=== Begin Enclosure ===
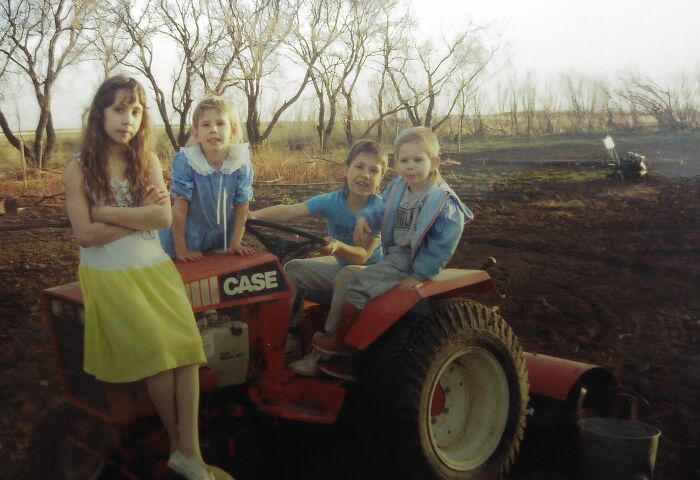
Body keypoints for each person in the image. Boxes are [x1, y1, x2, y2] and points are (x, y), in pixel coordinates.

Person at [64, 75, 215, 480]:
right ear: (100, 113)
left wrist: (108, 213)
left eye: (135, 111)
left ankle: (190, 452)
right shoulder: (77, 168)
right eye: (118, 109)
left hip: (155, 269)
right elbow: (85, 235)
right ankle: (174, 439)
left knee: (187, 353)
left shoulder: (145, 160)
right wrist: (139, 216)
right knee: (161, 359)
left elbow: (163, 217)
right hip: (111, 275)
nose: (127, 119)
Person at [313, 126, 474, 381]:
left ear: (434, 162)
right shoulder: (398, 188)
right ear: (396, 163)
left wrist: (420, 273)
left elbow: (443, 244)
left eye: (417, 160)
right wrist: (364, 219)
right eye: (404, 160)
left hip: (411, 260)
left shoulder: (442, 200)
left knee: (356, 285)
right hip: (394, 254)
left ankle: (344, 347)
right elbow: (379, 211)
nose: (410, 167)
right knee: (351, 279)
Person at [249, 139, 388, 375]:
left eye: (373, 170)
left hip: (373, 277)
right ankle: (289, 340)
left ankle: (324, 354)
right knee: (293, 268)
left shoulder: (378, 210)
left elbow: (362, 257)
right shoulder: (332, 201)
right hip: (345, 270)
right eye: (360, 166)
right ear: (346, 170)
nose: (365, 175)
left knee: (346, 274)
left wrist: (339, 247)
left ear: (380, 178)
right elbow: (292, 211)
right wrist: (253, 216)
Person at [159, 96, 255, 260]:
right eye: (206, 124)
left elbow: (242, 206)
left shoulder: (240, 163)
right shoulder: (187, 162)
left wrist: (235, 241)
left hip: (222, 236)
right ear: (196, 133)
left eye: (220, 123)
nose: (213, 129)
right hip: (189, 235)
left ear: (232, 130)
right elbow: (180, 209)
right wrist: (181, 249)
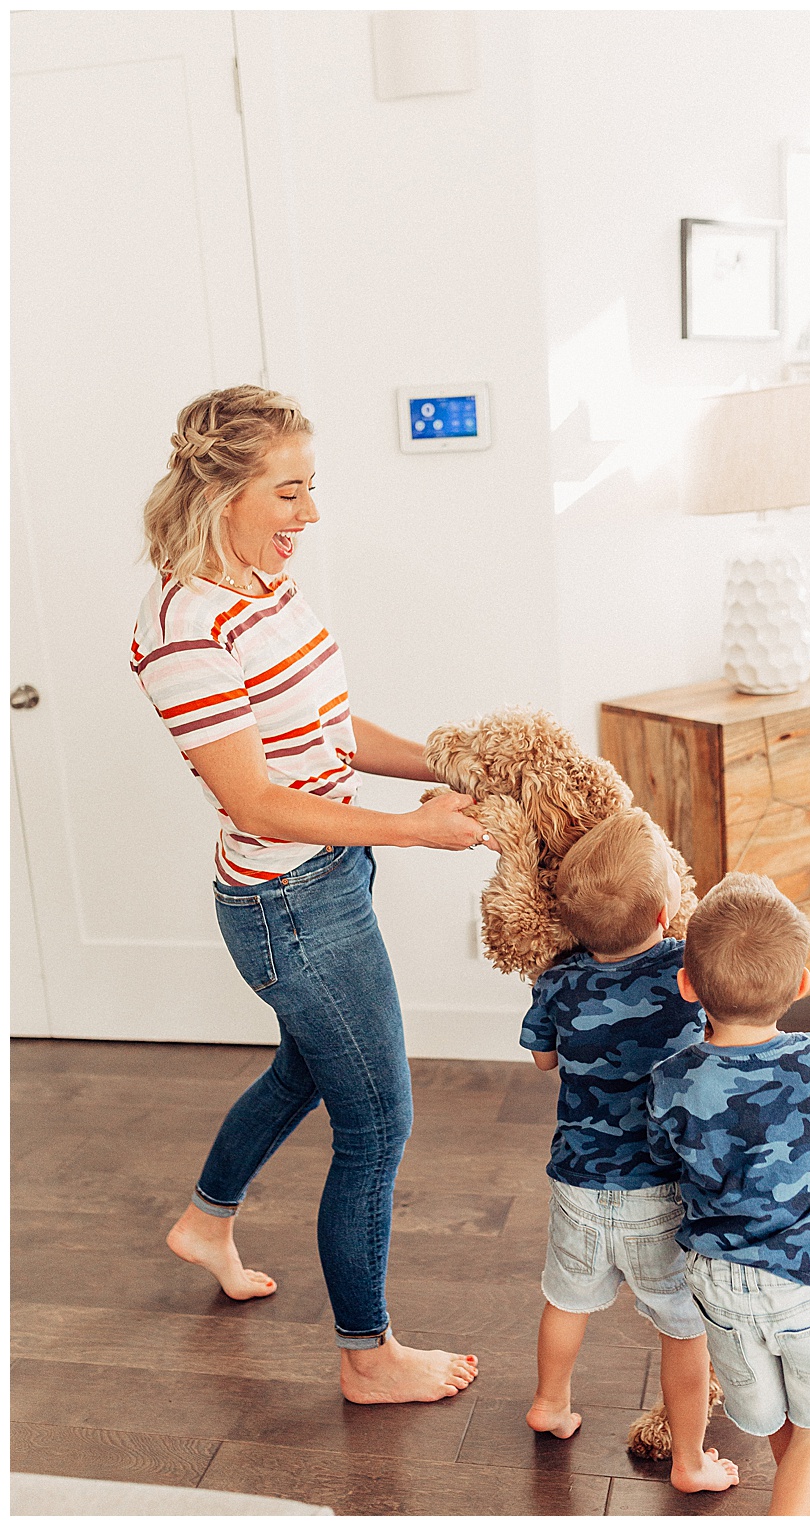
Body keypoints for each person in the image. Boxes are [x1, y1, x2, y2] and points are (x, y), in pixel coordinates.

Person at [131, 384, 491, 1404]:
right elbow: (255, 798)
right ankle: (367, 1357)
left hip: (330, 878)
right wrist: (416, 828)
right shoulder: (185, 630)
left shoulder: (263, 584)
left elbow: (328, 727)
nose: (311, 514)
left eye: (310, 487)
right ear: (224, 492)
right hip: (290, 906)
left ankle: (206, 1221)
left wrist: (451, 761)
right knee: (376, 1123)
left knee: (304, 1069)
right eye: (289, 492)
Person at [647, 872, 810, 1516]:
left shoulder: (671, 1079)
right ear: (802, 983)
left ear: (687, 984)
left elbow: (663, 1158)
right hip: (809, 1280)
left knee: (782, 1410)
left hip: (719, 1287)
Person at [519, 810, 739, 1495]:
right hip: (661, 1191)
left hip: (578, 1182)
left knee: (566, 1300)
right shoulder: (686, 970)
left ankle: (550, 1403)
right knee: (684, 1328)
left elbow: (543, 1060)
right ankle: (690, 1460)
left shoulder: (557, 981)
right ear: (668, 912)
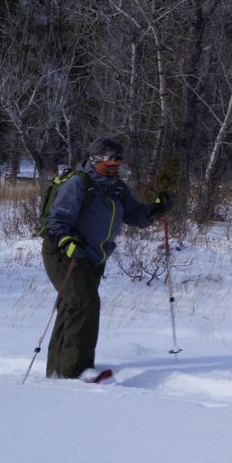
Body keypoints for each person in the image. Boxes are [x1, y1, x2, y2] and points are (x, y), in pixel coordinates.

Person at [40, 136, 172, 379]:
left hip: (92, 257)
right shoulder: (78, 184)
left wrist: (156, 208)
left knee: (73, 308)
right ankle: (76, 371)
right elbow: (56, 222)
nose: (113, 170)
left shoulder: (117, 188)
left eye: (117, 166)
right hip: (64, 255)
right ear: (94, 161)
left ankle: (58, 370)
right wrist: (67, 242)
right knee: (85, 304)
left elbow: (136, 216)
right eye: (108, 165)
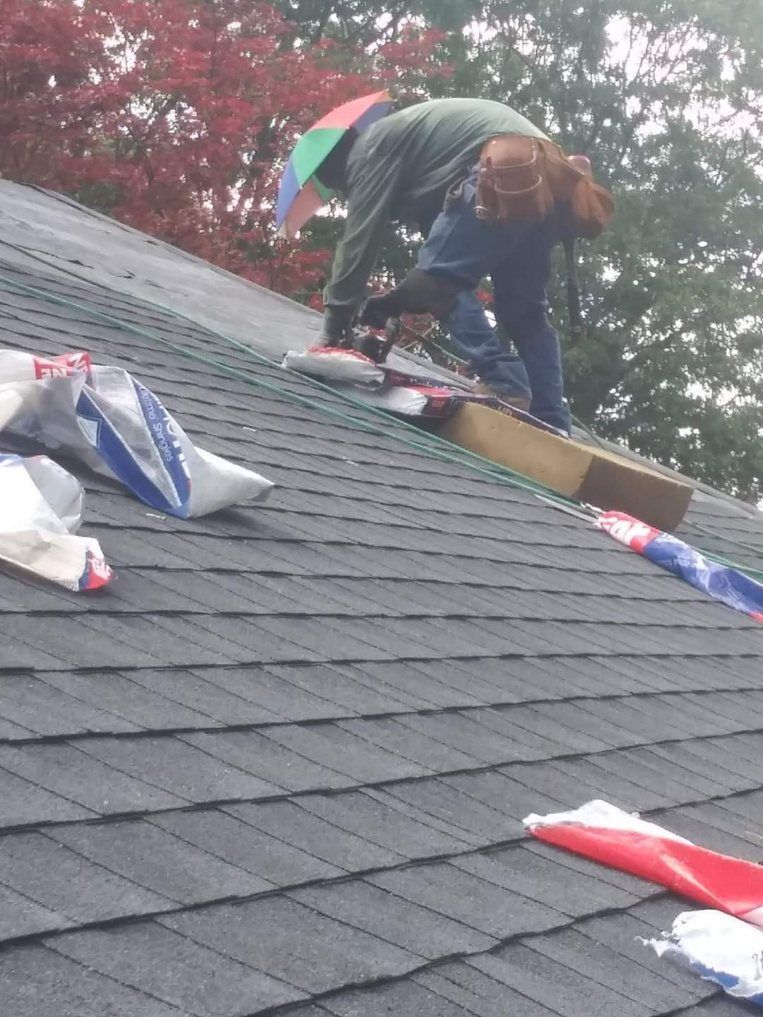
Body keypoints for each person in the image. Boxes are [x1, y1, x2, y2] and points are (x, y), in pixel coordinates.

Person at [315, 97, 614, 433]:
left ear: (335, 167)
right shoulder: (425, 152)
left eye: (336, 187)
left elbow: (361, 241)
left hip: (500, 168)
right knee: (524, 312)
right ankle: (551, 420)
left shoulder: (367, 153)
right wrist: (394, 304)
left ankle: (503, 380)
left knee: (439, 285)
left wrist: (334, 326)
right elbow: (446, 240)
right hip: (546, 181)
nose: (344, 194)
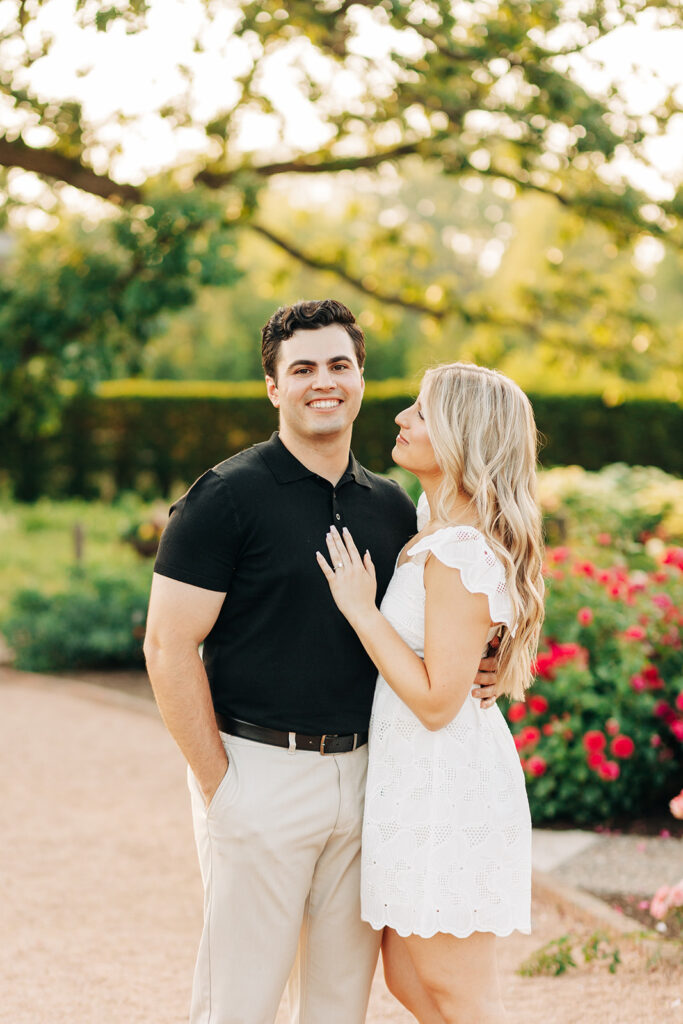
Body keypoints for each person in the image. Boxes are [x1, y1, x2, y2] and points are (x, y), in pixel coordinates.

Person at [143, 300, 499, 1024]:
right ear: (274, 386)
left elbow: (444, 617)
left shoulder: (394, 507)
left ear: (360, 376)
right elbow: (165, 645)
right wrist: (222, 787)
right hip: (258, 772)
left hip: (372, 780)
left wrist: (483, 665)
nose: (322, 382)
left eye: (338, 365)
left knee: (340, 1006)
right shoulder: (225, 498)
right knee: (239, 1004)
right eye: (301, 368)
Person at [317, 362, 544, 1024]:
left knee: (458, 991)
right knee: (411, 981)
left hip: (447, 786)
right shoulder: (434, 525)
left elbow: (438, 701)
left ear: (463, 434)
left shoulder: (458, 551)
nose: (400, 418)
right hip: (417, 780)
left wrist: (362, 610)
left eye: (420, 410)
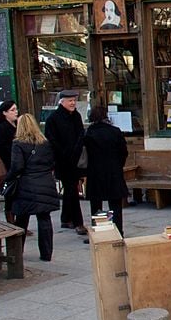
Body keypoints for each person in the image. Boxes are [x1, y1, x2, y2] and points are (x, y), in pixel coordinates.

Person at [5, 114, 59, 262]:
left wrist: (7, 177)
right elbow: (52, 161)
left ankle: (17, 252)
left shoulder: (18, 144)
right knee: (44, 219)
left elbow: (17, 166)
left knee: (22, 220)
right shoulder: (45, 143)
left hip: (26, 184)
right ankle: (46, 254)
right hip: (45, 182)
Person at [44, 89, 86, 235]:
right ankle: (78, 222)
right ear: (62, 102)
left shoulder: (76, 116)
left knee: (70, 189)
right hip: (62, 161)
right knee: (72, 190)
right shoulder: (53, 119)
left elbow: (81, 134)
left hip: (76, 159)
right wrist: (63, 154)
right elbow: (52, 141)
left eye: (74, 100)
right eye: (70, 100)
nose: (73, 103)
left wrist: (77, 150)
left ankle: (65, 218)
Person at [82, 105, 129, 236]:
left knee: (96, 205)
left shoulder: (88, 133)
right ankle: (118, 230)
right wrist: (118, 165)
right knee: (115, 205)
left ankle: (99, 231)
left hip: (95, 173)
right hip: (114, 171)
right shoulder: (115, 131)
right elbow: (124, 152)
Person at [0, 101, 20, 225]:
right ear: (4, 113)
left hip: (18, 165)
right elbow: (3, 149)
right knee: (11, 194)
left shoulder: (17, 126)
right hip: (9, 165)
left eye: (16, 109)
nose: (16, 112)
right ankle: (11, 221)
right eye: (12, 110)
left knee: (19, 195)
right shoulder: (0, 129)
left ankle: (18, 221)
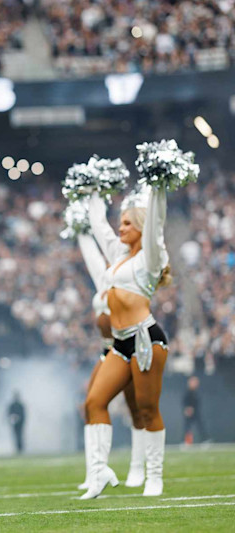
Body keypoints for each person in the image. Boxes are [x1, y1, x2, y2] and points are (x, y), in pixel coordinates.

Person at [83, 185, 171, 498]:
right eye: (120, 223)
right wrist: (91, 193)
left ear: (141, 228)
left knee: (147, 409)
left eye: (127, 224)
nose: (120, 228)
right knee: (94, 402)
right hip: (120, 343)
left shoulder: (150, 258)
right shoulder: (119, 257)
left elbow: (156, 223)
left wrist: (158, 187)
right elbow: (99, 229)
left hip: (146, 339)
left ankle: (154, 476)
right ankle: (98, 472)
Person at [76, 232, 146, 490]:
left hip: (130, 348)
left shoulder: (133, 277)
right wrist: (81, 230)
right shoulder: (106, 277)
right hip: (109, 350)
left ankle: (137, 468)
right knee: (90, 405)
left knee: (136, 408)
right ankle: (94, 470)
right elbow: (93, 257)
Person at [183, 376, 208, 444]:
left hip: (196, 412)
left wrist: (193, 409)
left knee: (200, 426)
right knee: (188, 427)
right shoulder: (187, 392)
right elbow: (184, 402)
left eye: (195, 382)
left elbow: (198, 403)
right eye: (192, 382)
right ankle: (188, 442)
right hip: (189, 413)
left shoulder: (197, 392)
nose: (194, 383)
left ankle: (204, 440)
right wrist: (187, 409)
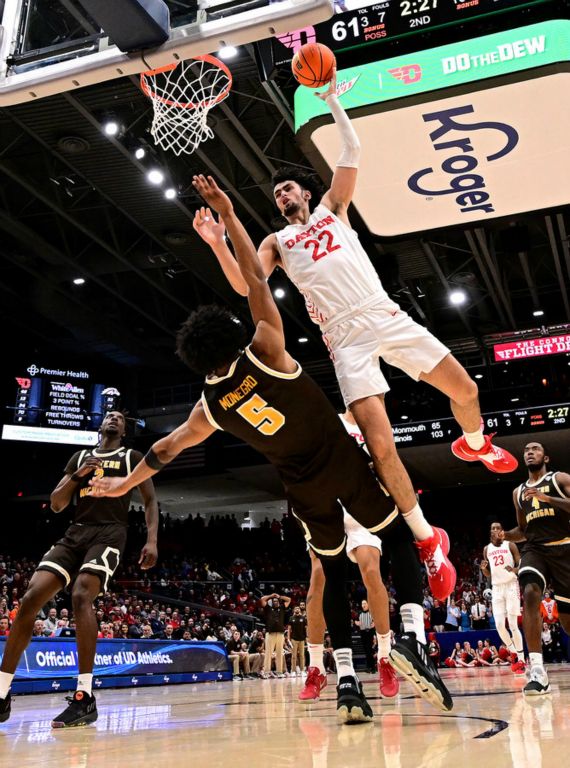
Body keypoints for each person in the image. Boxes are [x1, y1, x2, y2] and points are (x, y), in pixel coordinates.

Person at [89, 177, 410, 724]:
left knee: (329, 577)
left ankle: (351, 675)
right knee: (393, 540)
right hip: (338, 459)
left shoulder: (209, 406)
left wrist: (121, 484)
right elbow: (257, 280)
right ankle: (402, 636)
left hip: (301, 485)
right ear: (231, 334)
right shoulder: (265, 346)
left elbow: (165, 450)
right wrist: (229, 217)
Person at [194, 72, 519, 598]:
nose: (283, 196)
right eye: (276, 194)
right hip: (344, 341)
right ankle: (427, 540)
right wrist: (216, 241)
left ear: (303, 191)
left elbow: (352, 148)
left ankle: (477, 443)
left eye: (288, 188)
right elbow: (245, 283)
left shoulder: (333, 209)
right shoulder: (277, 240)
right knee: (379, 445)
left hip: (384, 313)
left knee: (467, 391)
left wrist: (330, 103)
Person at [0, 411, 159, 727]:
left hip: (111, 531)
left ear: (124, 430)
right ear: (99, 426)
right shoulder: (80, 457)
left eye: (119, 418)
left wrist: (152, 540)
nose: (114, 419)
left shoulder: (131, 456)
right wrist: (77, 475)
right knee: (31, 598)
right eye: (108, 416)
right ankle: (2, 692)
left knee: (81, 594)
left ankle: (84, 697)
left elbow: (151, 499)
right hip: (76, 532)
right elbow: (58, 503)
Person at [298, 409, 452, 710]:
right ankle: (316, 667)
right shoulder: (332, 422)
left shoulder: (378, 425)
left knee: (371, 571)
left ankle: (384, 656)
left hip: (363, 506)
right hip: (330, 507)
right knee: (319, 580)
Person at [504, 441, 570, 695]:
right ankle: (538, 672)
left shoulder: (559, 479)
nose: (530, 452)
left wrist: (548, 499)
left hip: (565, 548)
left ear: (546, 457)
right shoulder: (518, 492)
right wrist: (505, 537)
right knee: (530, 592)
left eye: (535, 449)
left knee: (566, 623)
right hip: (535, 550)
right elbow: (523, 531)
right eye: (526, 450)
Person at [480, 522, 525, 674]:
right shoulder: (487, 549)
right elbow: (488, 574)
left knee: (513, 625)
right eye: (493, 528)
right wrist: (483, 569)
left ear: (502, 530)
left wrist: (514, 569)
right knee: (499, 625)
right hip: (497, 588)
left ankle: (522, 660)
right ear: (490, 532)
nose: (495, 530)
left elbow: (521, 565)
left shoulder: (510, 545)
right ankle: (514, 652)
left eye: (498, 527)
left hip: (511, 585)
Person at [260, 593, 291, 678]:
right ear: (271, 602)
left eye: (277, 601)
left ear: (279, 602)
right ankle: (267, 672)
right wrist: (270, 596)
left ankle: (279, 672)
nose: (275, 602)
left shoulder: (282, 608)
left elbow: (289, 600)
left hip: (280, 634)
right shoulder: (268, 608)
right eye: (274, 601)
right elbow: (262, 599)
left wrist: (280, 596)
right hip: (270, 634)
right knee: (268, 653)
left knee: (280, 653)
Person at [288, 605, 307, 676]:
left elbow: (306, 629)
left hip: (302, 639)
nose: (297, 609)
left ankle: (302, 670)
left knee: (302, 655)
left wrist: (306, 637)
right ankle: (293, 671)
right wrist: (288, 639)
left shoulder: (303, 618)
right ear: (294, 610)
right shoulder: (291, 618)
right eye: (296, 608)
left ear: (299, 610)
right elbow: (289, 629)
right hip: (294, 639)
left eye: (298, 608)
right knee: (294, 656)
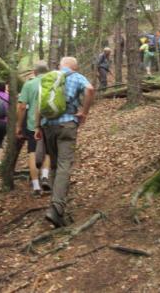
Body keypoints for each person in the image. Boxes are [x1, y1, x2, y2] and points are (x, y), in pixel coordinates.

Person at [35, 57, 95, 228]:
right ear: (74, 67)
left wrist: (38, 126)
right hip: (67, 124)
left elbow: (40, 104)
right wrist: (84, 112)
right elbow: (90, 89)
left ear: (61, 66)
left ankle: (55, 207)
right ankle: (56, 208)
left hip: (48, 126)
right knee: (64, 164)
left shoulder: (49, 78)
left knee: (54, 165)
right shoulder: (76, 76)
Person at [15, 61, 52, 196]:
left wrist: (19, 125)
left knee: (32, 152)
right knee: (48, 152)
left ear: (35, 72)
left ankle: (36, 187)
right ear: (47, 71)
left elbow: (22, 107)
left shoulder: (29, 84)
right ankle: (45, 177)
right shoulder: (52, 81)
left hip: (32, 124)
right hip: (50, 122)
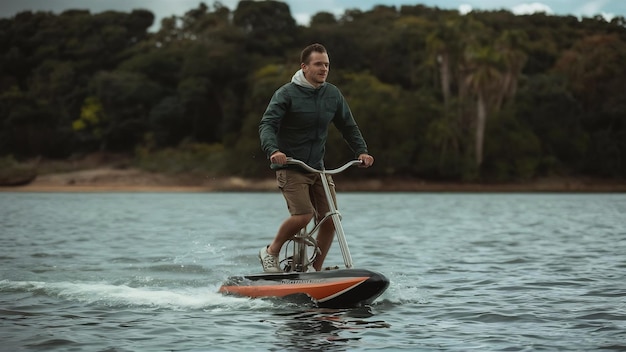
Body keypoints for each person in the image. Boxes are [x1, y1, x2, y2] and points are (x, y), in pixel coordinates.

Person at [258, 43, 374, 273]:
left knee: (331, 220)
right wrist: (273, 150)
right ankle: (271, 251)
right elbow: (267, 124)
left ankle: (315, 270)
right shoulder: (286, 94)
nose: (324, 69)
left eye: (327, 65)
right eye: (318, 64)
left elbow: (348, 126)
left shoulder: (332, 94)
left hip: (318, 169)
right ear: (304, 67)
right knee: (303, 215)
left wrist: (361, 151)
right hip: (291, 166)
=== End Enclosure ===
• [Task goal]: In the records above, find the line with "right eye: (301, 368)" and the line with "left eye: (74, 100)"; please transcribe exactly those two lines and all lines between them, omitting any picture.

• [Problem solution]:
right eye: (301, 368)
Person at [317, 362, 544, 1024]:
left knee: (458, 991)
right knee: (411, 981)
left hip: (447, 786)
right shoulder: (434, 525)
left elbow: (438, 701)
left ear: (463, 434)
left shoulder: (458, 551)
nose: (400, 418)
right hip: (417, 780)
left wrist: (362, 610)
left eye: (420, 410)
Body keypoints for each person in the image. Boxes are [x1, y1, x2, y2] and points are (x, y), in pixel coordinates.

Person at [5, 114, 59, 262]:
left wrist: (7, 177)
right elbow: (52, 161)
left ankle: (17, 252)
left shoulder: (18, 144)
right knee: (44, 219)
left elbow: (17, 166)
left knee: (22, 220)
right shoulder: (45, 143)
left hip: (26, 184)
right ankle: (46, 254)
right hip: (45, 182)
Person at [44, 89, 86, 235]:
right ankle: (78, 222)
right ear: (62, 102)
left shoulder: (76, 116)
left knee: (70, 189)
right hip: (62, 161)
right knee: (72, 190)
right shoulder: (53, 119)
left elbow: (81, 134)
left hip: (76, 159)
right wrist: (63, 154)
right elbow: (52, 141)
left eye: (74, 100)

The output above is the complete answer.